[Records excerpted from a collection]
-=-=-=-=-
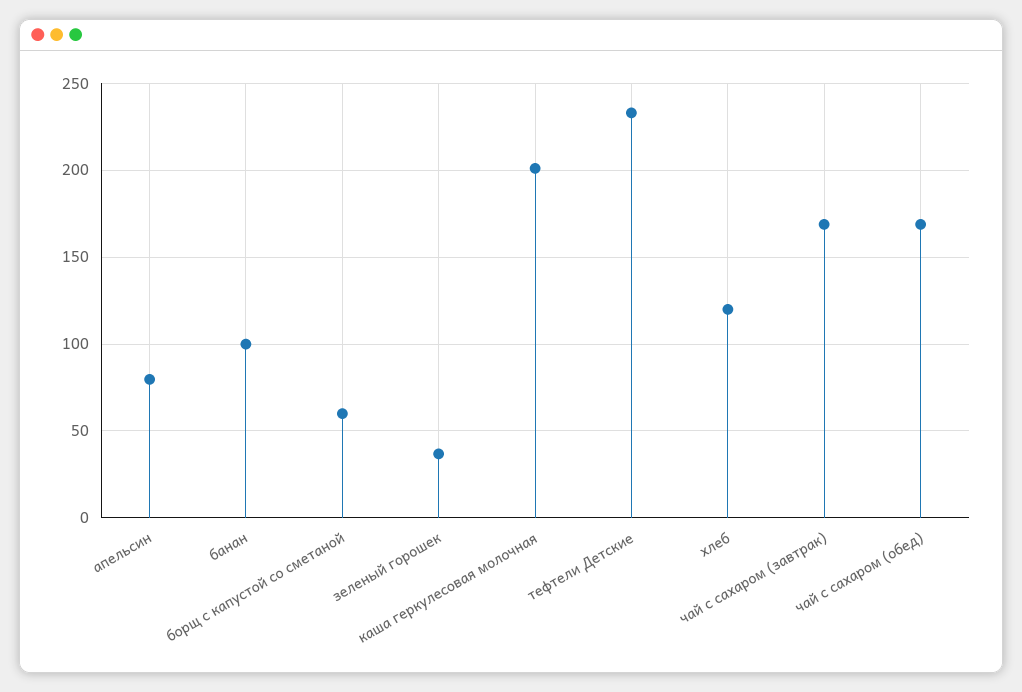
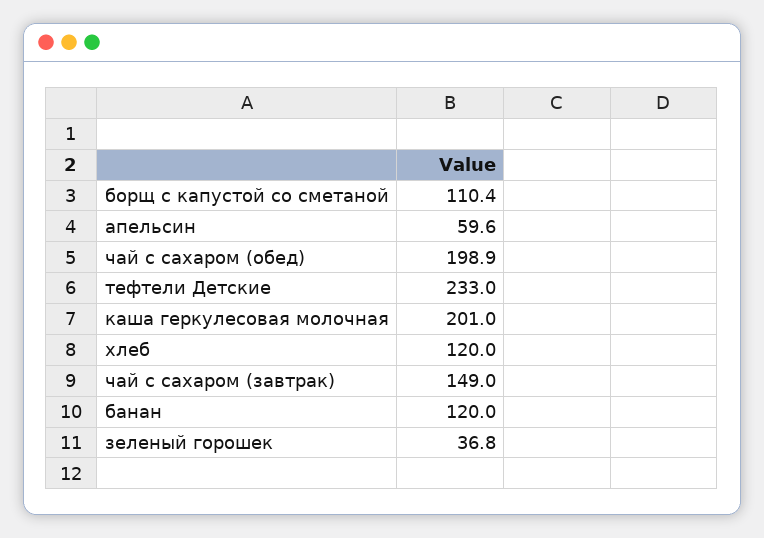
  {
-   "апельсин": 80,
+   "апельсин": 59.6,
-   "банан": 100,
+   "банан": 120,
-   "борщ с капустой со сметаной": 60,
+   "борщ с капустой со сметаной": 110.4,
    "зеленый горошек": 36.8,
    "каша геркулесовая молочная": 201,
    "тефтели Детские": 233,
    "хлеб": 120,
-   "чай с сахаром (завтрак)": 170,
+   "чай с сахаром (завтрак)": 149,
-   "чай с сахаром (обед)": 170
+   "чай с сахаром (обед)": 198.9
  }

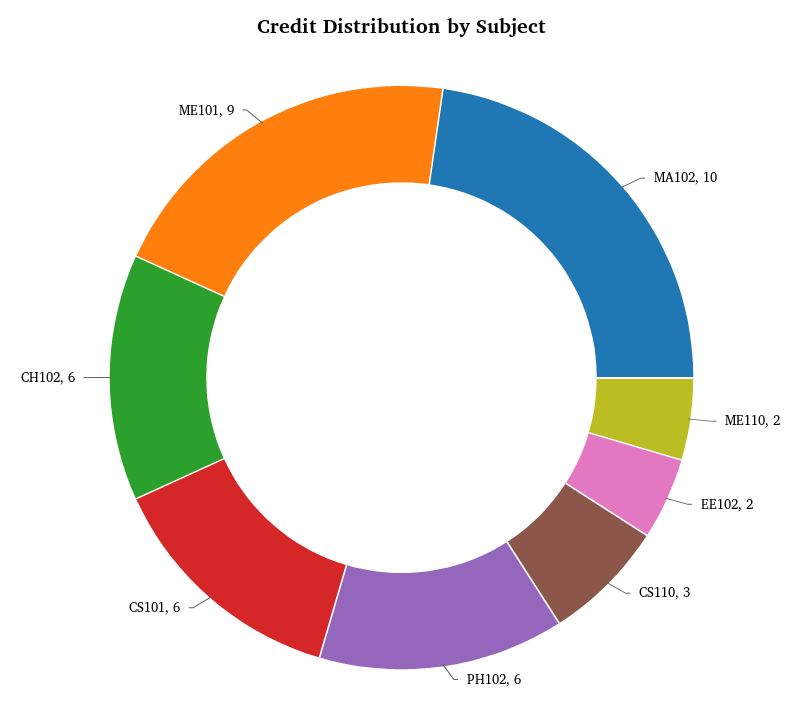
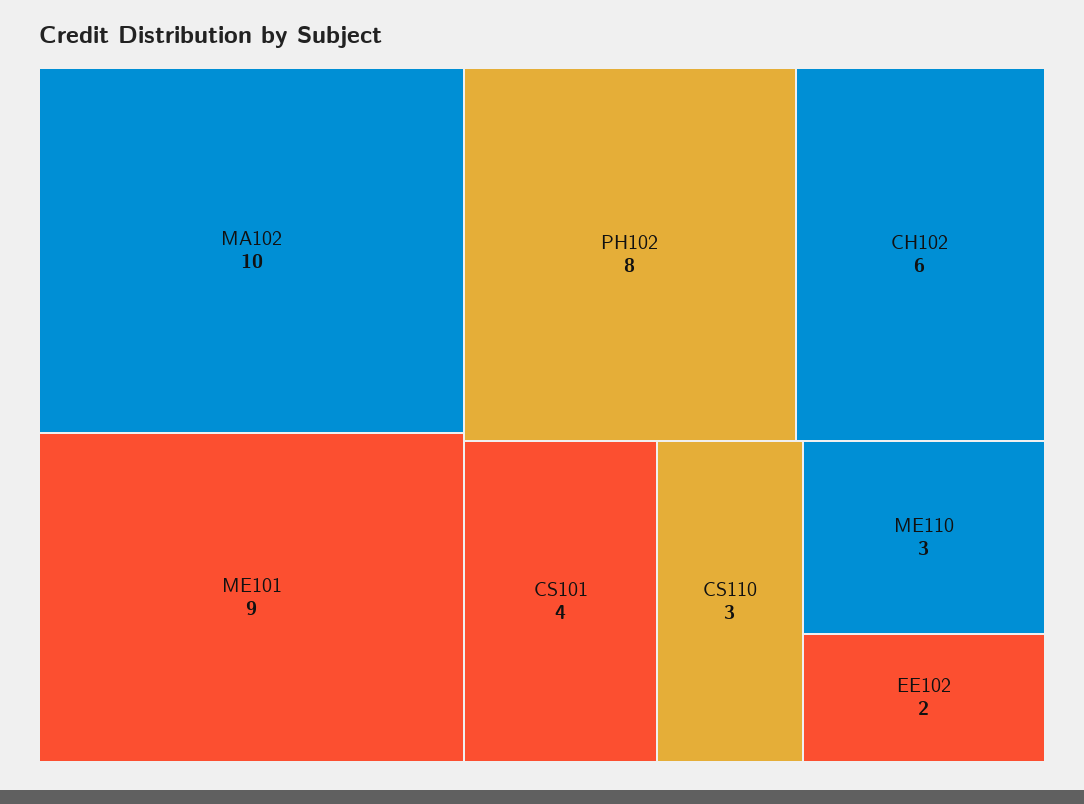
  {
    "MA102": 10,
-   "ME110": 2,
+   "ME110": 3,
    "EE102": 2,
    "CS110": 3,
-   "PH102": 6,
+   "PH102": 8,
-   "CS101": 6,
+   "CS101": 4,
    "CH102": 6,
    "ME101": 9
  }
-=-=-=-=-
-- Brief --
Search the data above for the string "сахаром" and copy each line that has it.

-- Written answer --
-   "чай с сахаром (завтрак)": 170,
+   "чай с сахаром (завтрак)": 149,
-   "чай с сахаром (обед)": 170
+   "чай с сахаром (обед)": 198.9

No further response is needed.